1. ## Simplification

Can anybody show me how this

$\displaystyle \frac{-4x}{9\sqrt{4-\frac{4x^2}{9}}}$

winds up simplifying to this:

$\displaystyle \frac{-2x}{3\sqrt{9-x^2}}$

Here's what I have done, but I get a different answer:

$\displaystyle \frac{-4x}{9\sqrt{4-\frac{4x^2}{9}}}$
$\displaystyle \frac{-4x}{9\sqrt{36-4x^2}}$
$\displaystyle \frac{-4x}{9\sqrt{4(9-x^2)}}$
$\displaystyle \frac{-4x}{9(2)\sqrt{9-x^2}}$
$\displaystyle \frac{-2x}{9\sqrt{9-x^2}}$

I just don't see how that 3 winds up in the denominator.
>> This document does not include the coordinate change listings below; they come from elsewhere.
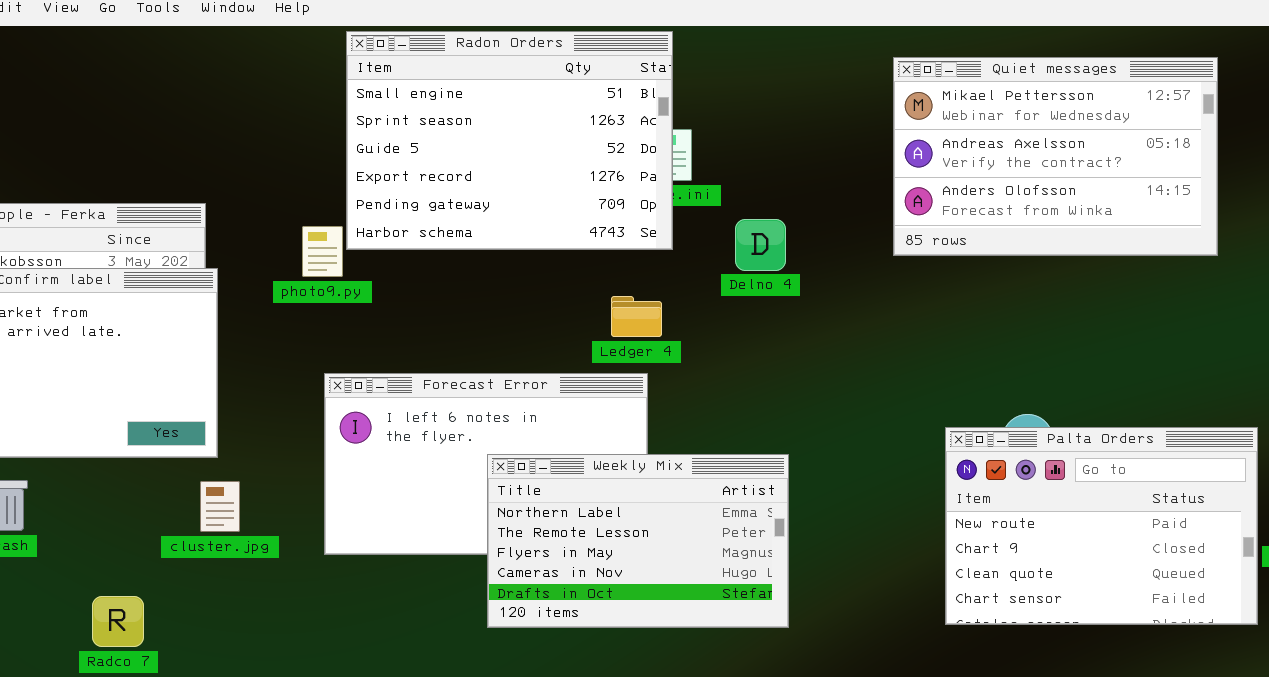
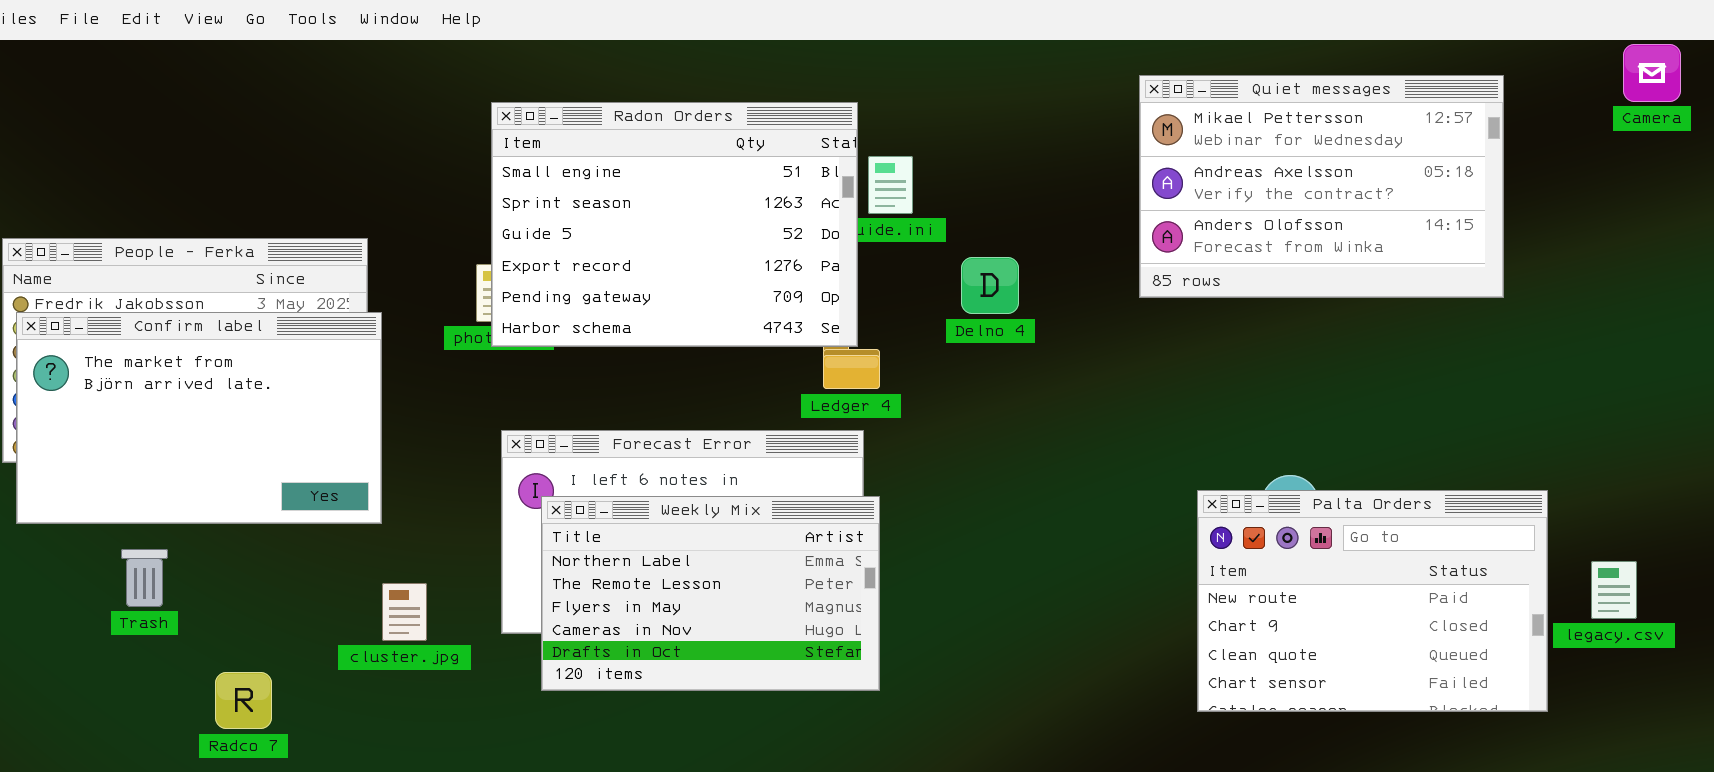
Radon Orders: [346,31,673,250] -> [491,102,858,347], moved
Weekly Mix: [487,454,789,628] -> [541,496,880,691], moved
cluster.jpg: [200,481,240,532] -> [382,583,427,641], moved
Radco 7: [92,596,144,647] -> [215,672,272,729], moved

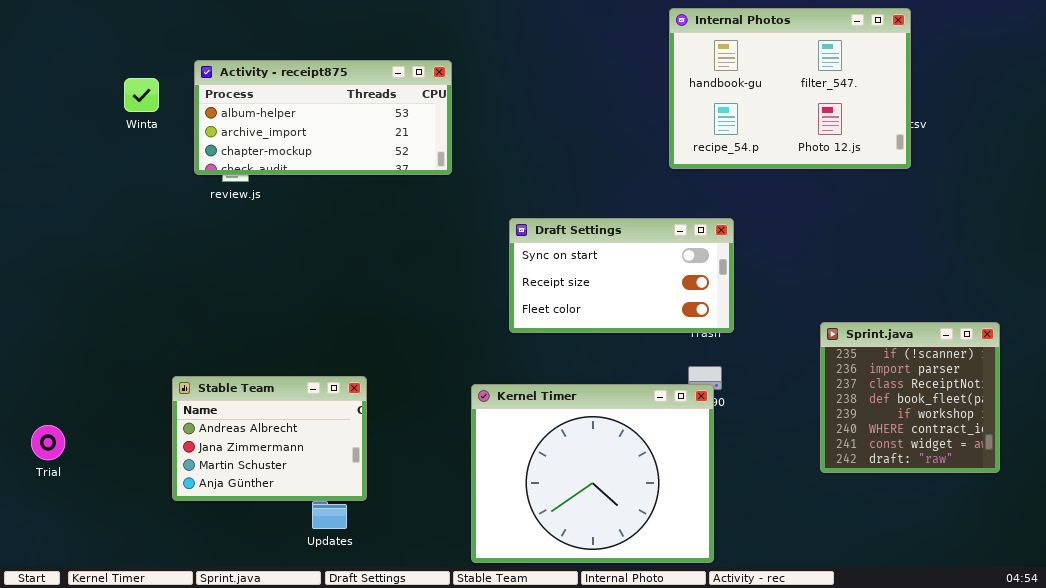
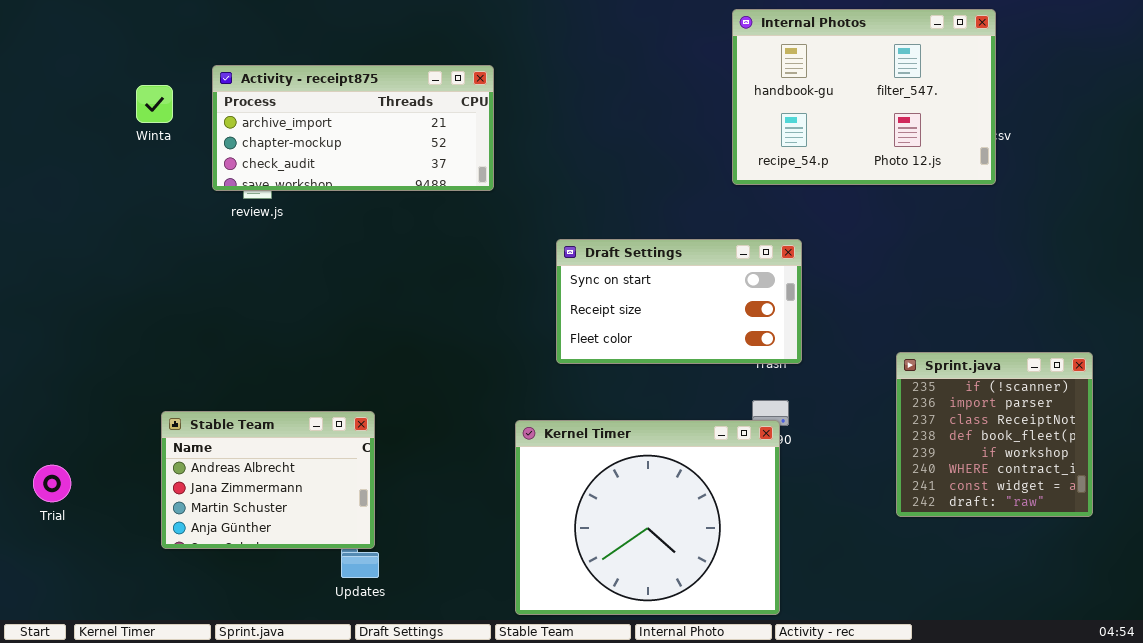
Activity - receipt875: [194,60,452,175] -> [212,65,494,191], scrolled down 1 row
Stable Team: [172,376,367,501] -> [161,411,375,549], moved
I get a 9.

Thanks.

2. Originally Posted by joatmon
Can anybody show me how this

$\displaystyle \frac{-4x}{9\sqrt{4-\frac{4x^2}{9}}}$

winds up simplifying to this:

$\displaystyle \frac{-2x}{3\sqrt{9-x^2}}$

Here's what I have done, but I get a different answer:

$\displaystyle \frac{-4x}{9\sqrt{4-\frac{4x^2}{9}}}$
$\displaystyle \frac{-4x}{9\sqrt{36-4x^2}}$ Wrong
$\displaystyle \frac{-4x}{9\sqrt{4(9-x^2)}}$
$\displaystyle \frac{-4x}{9(2)\sqrt{9-x^2}}$
$\displaystyle \frac{-2x}{9\sqrt{9-x^2}}$

I just don't see how that 3 winds up in the denominator. I get a 9.

Thanks.
$\displaystyle \displaystyle \frac{-4x}{9\sqrt{4 - \frac{4x^2}{9}}} = \frac{-4x}{9\sqrt{\frac{36 - 4x^2}{9}}}$

$\displaystyle \displaystyle = \frac{-4x}{\frac{9\sqrt{36-4x^2}}{3}}$...

Go from here...

3. Got it. Thanks.